[racket] Cleaner way to work with gzipped data?
I've never actually used dynamic-wind, although it does look interesting /
like what I need. A few questions / caveats though:
- Should the pipe be created in the pre-thunk or before the
dynamic-windentirely? The thunks don't seem to share scope, so I'm
guessing the latter,
but that seems a bit odd. I'm guessing the pre-thunk is for an entirely
different use case though when you are actually dealing with closing and
reopening resources are the like as control gets passed around.
- Doesn't dynamic-wind break if the user messes with continuations during
the value-thunk? So far as I understand, when control passes out,
post-thunkis called and then
pre-thunk on the way back in, but that means that when control returns the
port will be closed. I don't know how often this will come up, but it seems
to break if I nest a thread inside of the with-gzip call. Granted, my
version did as well because of the close-input-port call. Is this just
expected behavior?
(And yes, it works fine in the more likely / sensible case of wrapping the
entire with-gzip in a thread in both cases.)
- So far as error rather than raise, raise was my original guess. But that
added another layer of indirection to the stack trace which I didn't at
first notice (I thought I wasn't even catching the error). It makes sense
to have that though in the long run.
That all being said, how does this version look?
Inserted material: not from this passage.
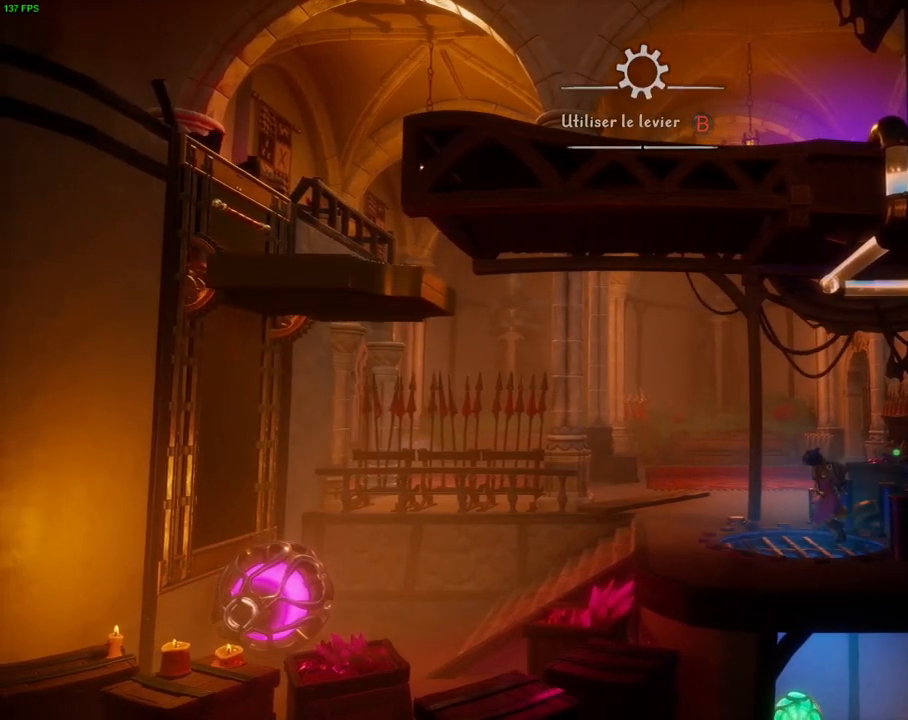
{"dt_ms": 500, "buttons": [], "left_stick": "left", "right_stick": "center", "events": []}
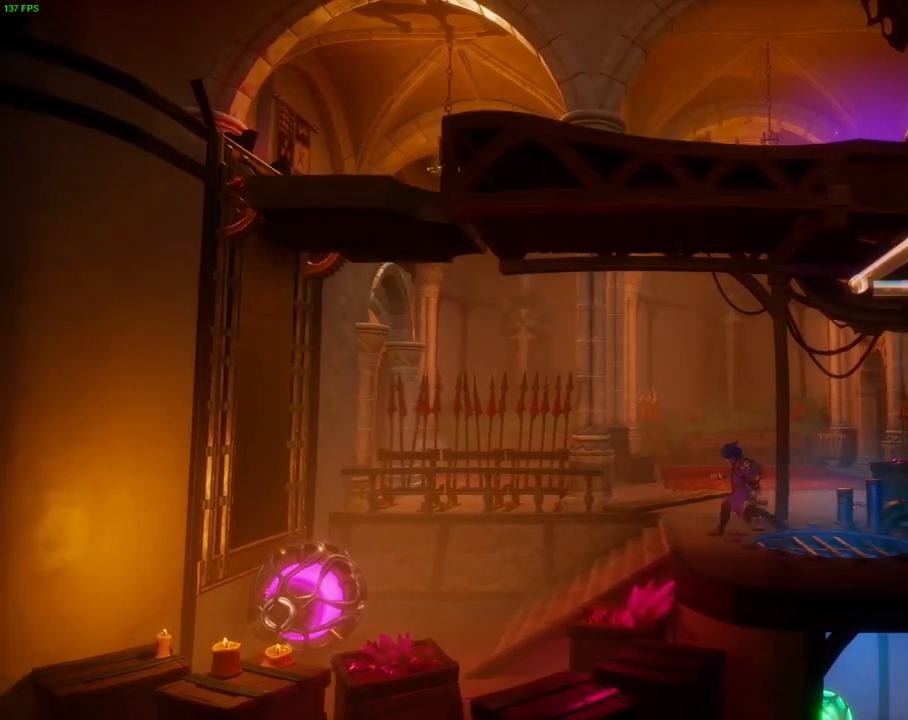
{"dt_ms": 500, "buttons": [], "left_stick": "left", "right_stick": "center", "events": []}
(define (with-gunzip thunk)
(define-values (pipe-from pipe-to) (make-pipe))
(dynamic-wind
void
(λ ()
(gunzip-through-ports (current-input-port) pipe-to)
(close-output-port pipe-to)
(parameterize ([current-input-port pipe-from])
(thunk)))
(λ ()
(unless (port-closed? pipe-to) (close-output-port pipe-to))
(unless (port-closed? pipe-from) (close-input-port pipe-from)))))
On Tue, Aug 6, 2013 at 11:47 AM, Robby Findler
<robby at eecs.northwestern.edu>wrote:
> You might consider using dynamic-wind instead of that with-handlers. Or,
> instead of (error 'with-gunzip ...) just do (raise exn). That way you won't
> lose the stack information in the original exception (which is likely the
> one a user would want).
>
> Robby
>
>
> On Tue, Aug 6, 2013 at 10:40 AM, JP Verkamp <racket at jverkamp.com> wrote:
>
>> Figured it out and cleaned it up. It turns out that I was using
>> with-handlers oddly, but reading further though the documentation it
>> works as expected. Here's a new version (generalized to any input-port):
>>
>> (define (with-gunzip thunk)
>> (define-values (pipe-from pipe-to) (make-pipe))
>> (with-handlers ([exn:fail?
>> (λ (err)
>> (close-output-port pipe-to)
>> (close-input-port pipe-from)
>> (error 'with-gunzip (exn-message err)))])
>> (gunzip-through-ports (current-input-port) pipe-to)
>> (close-output-port pipe-to)
>> (parameterize ([current-input-port pipe-from])
>> (thunk))
>> (close-input-port pipe-from)))
>>
>> If anyone's interested in a more in depth write up / source code for this
>> and with-gzip:
>> - writeup: http://blog.jverkamp.com/2013/08/06/adventures-in-racket-gzip/
>> - source:
>> https://github.com/jpverkamp/small-projects/tree/master/blog/with-gzip.rkt
>>
>>
>> On Mon, Aug 5, 2013 at 5:36 PM, JP Verkamp <racket at jverkamp.com> wrote:
>>
>>> Thanks! make-pipe isn't something that I've had to use otherwise, so I
>>> missed the optional parameter. That does certainly seem to help.
>>>
>>> Here's my first take of with-input-from-gzipped-file:
>>>
>>> (define (with-input-from-gzipped-file filename thunk #:buffer-size
>>> [buffer-size #f])
>>> (call-with-input-file filename
>>> (lambda (file-from)
>>> (define-values (pipe-from pipe-to) (make-pipe buffer-size))
>>>
>>> (thread
>>> (λ ()
>>> (gunzip-through-ports file-from pipe-to)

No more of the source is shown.